» **EXTRACTED INFORMATION**
◇ ◇ ◇ ◇ ◇

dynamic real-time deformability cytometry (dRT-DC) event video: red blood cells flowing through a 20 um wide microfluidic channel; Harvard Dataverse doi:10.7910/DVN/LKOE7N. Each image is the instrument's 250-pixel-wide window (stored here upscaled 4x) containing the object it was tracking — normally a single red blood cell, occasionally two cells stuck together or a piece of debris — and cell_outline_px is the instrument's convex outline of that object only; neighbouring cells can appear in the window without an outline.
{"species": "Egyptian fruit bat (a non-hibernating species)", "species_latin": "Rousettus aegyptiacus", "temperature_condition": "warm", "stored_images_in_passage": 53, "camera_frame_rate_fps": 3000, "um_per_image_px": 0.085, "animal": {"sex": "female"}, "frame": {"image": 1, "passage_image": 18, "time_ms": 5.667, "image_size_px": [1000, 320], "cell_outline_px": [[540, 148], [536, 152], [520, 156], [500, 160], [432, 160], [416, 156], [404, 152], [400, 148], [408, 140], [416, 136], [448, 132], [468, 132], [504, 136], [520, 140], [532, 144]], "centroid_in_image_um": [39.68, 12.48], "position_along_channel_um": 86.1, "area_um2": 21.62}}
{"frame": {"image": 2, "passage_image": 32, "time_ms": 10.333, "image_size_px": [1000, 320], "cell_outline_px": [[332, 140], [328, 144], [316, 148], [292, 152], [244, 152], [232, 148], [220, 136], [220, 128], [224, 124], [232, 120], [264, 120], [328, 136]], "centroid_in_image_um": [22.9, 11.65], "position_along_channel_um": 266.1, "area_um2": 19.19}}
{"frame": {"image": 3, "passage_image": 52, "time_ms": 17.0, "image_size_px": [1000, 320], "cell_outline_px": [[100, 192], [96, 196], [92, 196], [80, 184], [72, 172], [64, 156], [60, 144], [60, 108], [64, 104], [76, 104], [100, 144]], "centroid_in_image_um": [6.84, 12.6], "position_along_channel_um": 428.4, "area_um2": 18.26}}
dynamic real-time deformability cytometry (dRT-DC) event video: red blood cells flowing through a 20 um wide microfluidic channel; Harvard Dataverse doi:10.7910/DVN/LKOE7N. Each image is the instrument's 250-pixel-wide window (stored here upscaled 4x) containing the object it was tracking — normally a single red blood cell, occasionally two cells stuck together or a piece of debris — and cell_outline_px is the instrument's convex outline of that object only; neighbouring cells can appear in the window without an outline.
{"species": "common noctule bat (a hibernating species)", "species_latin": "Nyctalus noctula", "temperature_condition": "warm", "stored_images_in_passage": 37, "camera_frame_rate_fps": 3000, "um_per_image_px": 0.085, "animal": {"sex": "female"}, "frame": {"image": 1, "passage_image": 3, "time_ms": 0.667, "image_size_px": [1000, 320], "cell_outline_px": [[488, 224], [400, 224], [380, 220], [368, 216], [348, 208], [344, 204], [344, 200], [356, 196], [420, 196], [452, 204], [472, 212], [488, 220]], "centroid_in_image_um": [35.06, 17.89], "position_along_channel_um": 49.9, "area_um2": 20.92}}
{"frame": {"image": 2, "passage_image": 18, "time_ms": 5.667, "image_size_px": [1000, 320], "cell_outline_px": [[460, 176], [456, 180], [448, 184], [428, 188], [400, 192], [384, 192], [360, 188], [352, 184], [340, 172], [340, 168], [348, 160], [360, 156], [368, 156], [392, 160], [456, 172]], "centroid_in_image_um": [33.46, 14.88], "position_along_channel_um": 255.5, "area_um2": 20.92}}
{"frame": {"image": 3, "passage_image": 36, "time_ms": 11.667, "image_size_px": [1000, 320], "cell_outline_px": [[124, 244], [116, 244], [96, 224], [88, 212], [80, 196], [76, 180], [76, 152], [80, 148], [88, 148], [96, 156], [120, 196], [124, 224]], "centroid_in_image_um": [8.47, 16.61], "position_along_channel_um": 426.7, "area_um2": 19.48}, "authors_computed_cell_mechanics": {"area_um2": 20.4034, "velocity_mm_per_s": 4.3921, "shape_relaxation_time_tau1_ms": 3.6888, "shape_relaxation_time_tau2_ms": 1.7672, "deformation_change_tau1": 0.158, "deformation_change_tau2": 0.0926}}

◇ ◇ ◇ ◇ ◇

» **STATED GOAL**
Take the listing above and set it down exactly.

» **COMPLETE OUTPUT**
dynamic real-time deformability cytometry (dRT-DC) event video: red blood cells flowing through a 20 um wide microfluidic channel; Harvard Dataverse doi:10.7910/DVN/LKOE7N. Each image is the instrument's 250-pixel-wide window (stored here upscaled 4x) containing the object it was tracking — normally a single red blood cell, occasionally two cells stuck together or a piece of debris — and cell_outline_px is the instrument's convex outline of that object only; neighbouring cells can appear in the window without an outline.
{"species": "Egyptian fruit bat (a non-hibernating species)", "species_latin": "Rousettus aegyptiacus", "temperature_condition": "warm", "stored_images_in_passage": 53, "camera_frame_rate_fps": 3000, "um_per_image_px": 0.085, "animal": {"sex": "female"}, "frame": {"image": 1, "passage_image": 18, "time_ms": 5.667, "image_size_px": [1000, 320], "cell_outline_px": [[540, 148], [536, 152], [520, 156], [500, 160], [432, 160], [416, 156], [404, 152], [400, 148], [408, 140], [416, 136], [448, 132], [468, 132], [504, 136], [520, 140], [532, 144]], "centroid_in_image_um": [39.68, 12.48], "position_along_channel_um": 86.1, "area_um2": 21.62}}
{"frame": {"image": 2, "passage_image": 32, "time_ms": 10.333, "image_size_px": [1000, 320], "cell_outline_px": [[332, 140], [328, 144], [316, 148], [292, 152], [244, 152], [232, 148], [220, 136], [220, 128], [224, 124], [232, 120], [264, 120], [328, 136]], "centroid_in_image_um": [22.9, 11.65], "position_along_channel_um": 266.1, "area_um2": 19.19}}
{"frame": {"image": 3, "passage_image": 52, "time_ms": 17.0, "image_size_px": [1000, 320], "cell_outline_px": [[100, 192], [96, 196], [92, 196], [80, 184], [72, 172], [64, 156], [60, 144], [60, 108], [64, 104], [76, 104], [100, 144]], "centroid_in_image_um": [6.84, 12.6], "position_along_channel_um": 428.4, "area_um2": 18.26}}
dynamic real-time deformability cytometry (dRT-DC) event video: red blood cells flowing through a 20 um wide microfluidic channel; Harvard Dataverse doi:10.7910/DVN/LKOE7N. Each image is the instrument's 250-pixel-wide window (stored here upscaled 4x) containing the object it was tracking — normally a single red blood cell, occasionally two cells stuck together or a piece of debris — and cell_outline_px is the instrument's convex outline of that object only; neighbouring cells can appear in the window without an outline.
{"species": "common noctule bat (a hibernating species)", "species_latin": "Nyctalus noctula", "temperature_condition": "warm", "stored_images_in_passage": 37, "camera_frame_rate_fps": 3000, "um_per_image_px": 0.085, "animal": {"sex": "female"}, "frame": {"image": 1, "passage_image": 3, "time_ms": 0.667, "image_size_px": [1000, 320], "cell_outline_px": [[488, 224], [400, 224], [380, 220], [368, 216], [348, 208], [344, 204], [344, 200], [356, 196], [420, 196], [452, 204], [472, 212], [488, 220]], "centroid_in_image_um": [35.06, 17.89], "position_along_channel_um": 49.9, "area_um2": 20.92}}
{"frame": {"image": 2, "passage_image": 18, "time_ms": 5.667, "image_size_px": [1000, 320], "cell_outline_px": [[460, 176], [456, 180], [448, 184], [428, 188], [400, 192], [384, 192], [360, 188], [352, 184], [340, 172], [340, 168], [348, 160], [360, 156], [368, 156], [392, 160], [456, 172]], "centroid_in_image_um": [33.46, 14.88], "position_along_channel_um": 255.5, "area_um2": 20.92}}
{"frame": {"image": 3, "passage_image": 36, "time_ms": 11.667, "image_size_px": [1000, 320], "cell_outline_px": [[124, 244], [116, 244], [96, 224], [88, 212], [80, 196], [76, 180], [76, 152], [80, 148], [88, 148], [96, 156], [120, 196], [124, 224]], "centroid_in_image_um": [8.47, 16.61], "position_along_channel_um": 426.7, "area_um2": 19.48}, "authors_computed_cell_mechanics": {"area_um2": 20.4034, "velocity_mm_per_s": 4.3921, "shape_relaxation_time_tau1_ms": 3.6888, "shape_relaxation_time_tau2_ms": 1.7672, "deformation_change_tau1": 0.158, "deformation_change_tau2": 0.0926}}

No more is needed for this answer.